Math Help for Section 3.6, Page 146

Solving Linear Inequalities
An inequality in one variable is a linear inequality if it can be written in one of
the following forms.

    $ax+b\le0$,    $ax+b<0$,    $ax+b\ge0$,    $ax+b>0$

    Solving a linear inequality is much like solving a linear equation. You
isolate the
variable by using the properties
of inequalities. These properties are similar to
the properties of equality, but there are two important exceptions. When each
side of an inequality is multiplied or divided by a negative number,
the direction
of the inequality symbol must be reversed. Here is an
example.

    $\eqalign{-2<&5
&{\small\color{red}\quad\quad\text{Original inequality}} \cr
{\color{red}(-3)}(-2)>&{\color{red}(-3)}(5)
&{\small\color{red}\quad\quad\text{Multiply each side by
}-3\text{ and reverse the inequality.}}
\cr 6>&-15
&{\small\color{red}\quad\quad\text{Simplify.}} }$

    Two inequalities that have the same solution set are equivalent inequalities.
The list of operations on page 80 can be used to create equivalent
inequalities.
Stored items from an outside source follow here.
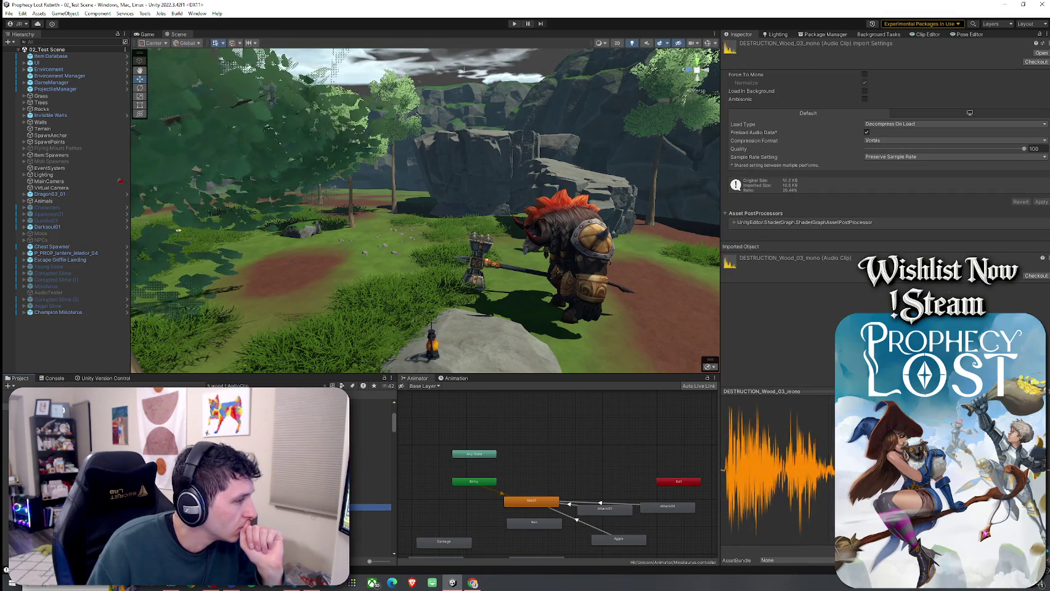
- Audition the wood footstep, Item_Wood_Box 1-3, Item_Wood_Log, Item_Wood_Small and door key clips
left_click(369, 467)
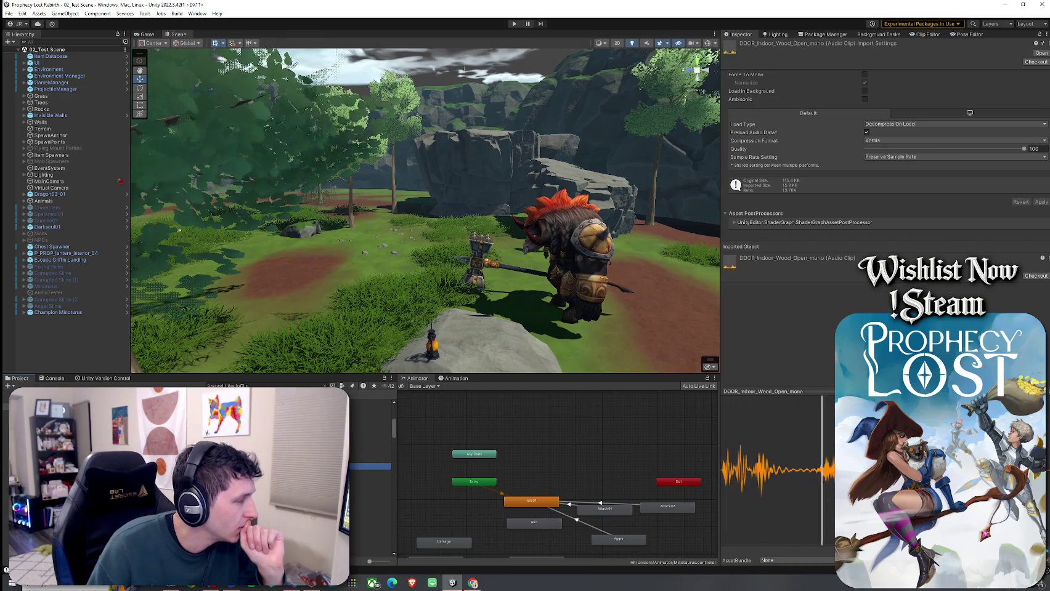
left_click(370, 473)
left_click(369, 479)
key("Down")
key("Down")
key("Down")
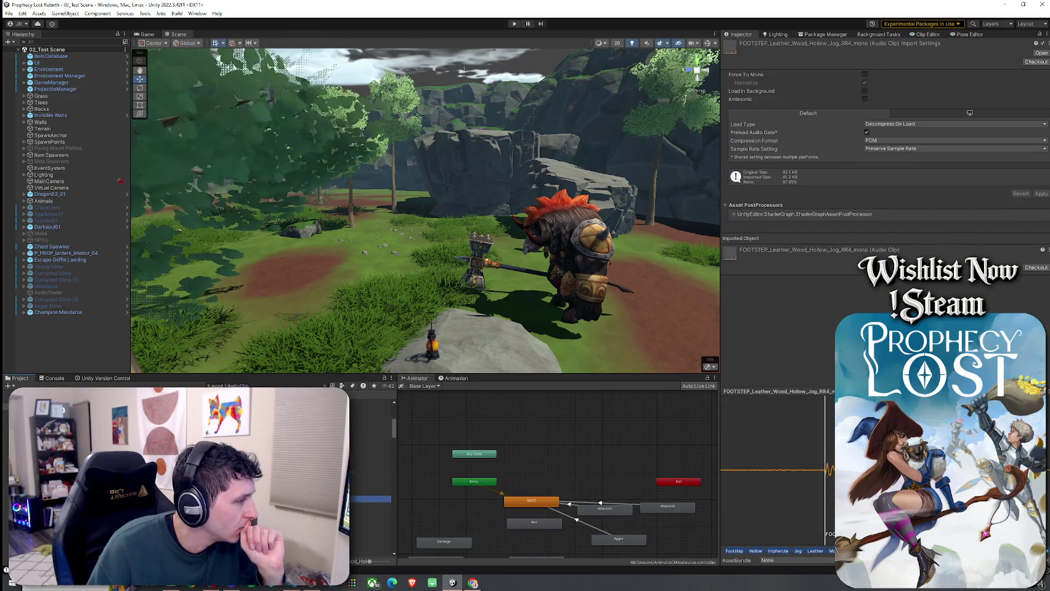
key("Down")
These properties remain true when the symbols $<$ and
$>$ are replaced by $\le$ and $\ge$.
Moreover, a,
b, and c can represent
real numbers, variables, or expressions. Note
that you cannot multiply or divide each side of an inequality by zero.

Study Tip
The solution set of a linear inequality can be written in set notation. For instance, the
solution $x>1$ is written in set notation as $\{x|x>1\}$ and is
read “the set of all x
such that x
is greater than 1.”

Example 3: Tip
The solution set in set notation is $\{x|x<3\}$.